Which, I must say, is a heck of a lot better than travelling by bus, as I learned.

And here's where I interrupt my own story to tell you someone else's. Kim explained to us that because most people don't typically travel in cars around there (most have motorbikes - if you saw the traffic, you would too), they often get motion sickness when they have to travel by bus. She went on to tell us of a particular ride she took once, wherein the person in front of her had brought their goat for the bus ride. And that's the day Kim learned that animals can also get car sick, as the goat began vomiting at regular intervals. The bus doesn't stop for vomiting (or defecating...) animals, so after awhile Kim had had enough and asked her friend to switch seats for a bit to get Kim away from Vomiting Goat. And what happens as soon as Kim changes seats? Well, her new seat is by an open window and apparently there are also people riding on top of the bus -- who are also getting car sick.....(you see where this is going)  and all of a sudden: Kim has vomit on her lap out of nowhere. It had come through the window from above. Like magical snow flurries of vomit. She should've stayed with the goat.... (incidentally, I also get motion sickness as seen here, so I took to using phrases like "I'm feeling a little vomiting goat-ish" whenever my fellow passengers needed to know to roll the window down or feed me.)
So we now had a long car ride to look forward to after we traipsed around the mountains. Before we headed out for our trek, we got settled into Kim's place a bit. Kim explained that we'd need to use bottled water for everything -- drinking, brushing teeth, etc. Which of course we had a hard time remembering so we were constantly plagued by the fear that we'd end up like Charlotte in the Sex in the City trip to Mexico. Kim also explains that the electricity often goes out without warning and that while there is a water heater for the shower, there's no way to control it so once you start using it, you better shower in a hurry as it will continue to increase in temperature until you melt your own flesh off. My final initiation into settling in was drinking coffee with buffalo milk as creamer. Kim stopped me before I added it to smell and make sure it hadn't gone bad. She said it was fine.
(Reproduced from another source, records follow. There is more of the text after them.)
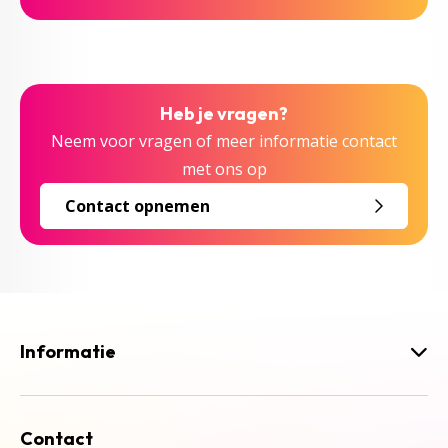
Heb je vragen?
Neem voor vragen of meer informatie contact
met ons op
Contact opnemen
Informatie
Contact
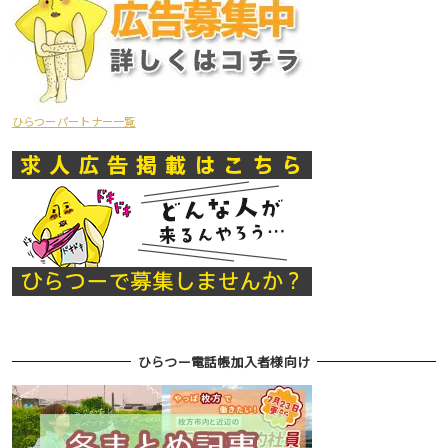
ひらつーパートナー一覧
ひらつー電話帳加入者様向け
I sniffed and couldn't understand the difference.

But thankfully it tastes better than it smells and with caffeine in my veins, I was ready to take on Nepal.

Kim took us to all the favorite tourist spots in Kathmandu like the Swayambhunath (the "Monkey Temple"), Durbar Square, and hippie-mecca Thamel. We'd have some time to do more sightseeing after the trek so I'll post more about those places later, but for now I'll leave you with some shots from Monkey Temple because those guys were just so darned cute.


View of the temple from our drive up 

The actual "Stupa"of Swayambhunath 



Buddhist monks during prayer rituals
Our crew
Taken right before that little guy tried to steal something from Christin. The monkeys there are considered holy so there's not a lot you could do. Not that there's ever much you can do to a monkey thief. 


Because: Monkey Butts

Monkeys are a theme in my travel adventures so I was delighted to find some in Nepal right off the bat. We'd go on to see "street cows," mule trains, and Water Buffalo, but that's all later.

One last funny thing we encountered before starting our trek was: We're Big in Nepal.

Like, literally, and also as in we were like celebrities because we are giant pale women.

We were swarmed by what felt like paparazzi while touring the Monkey Temple and what started as a couple young girls asking for a photo with us ended up being a time-consuming full-on shoot where everyone switched in and out to take pictures with these crazy looking westerners.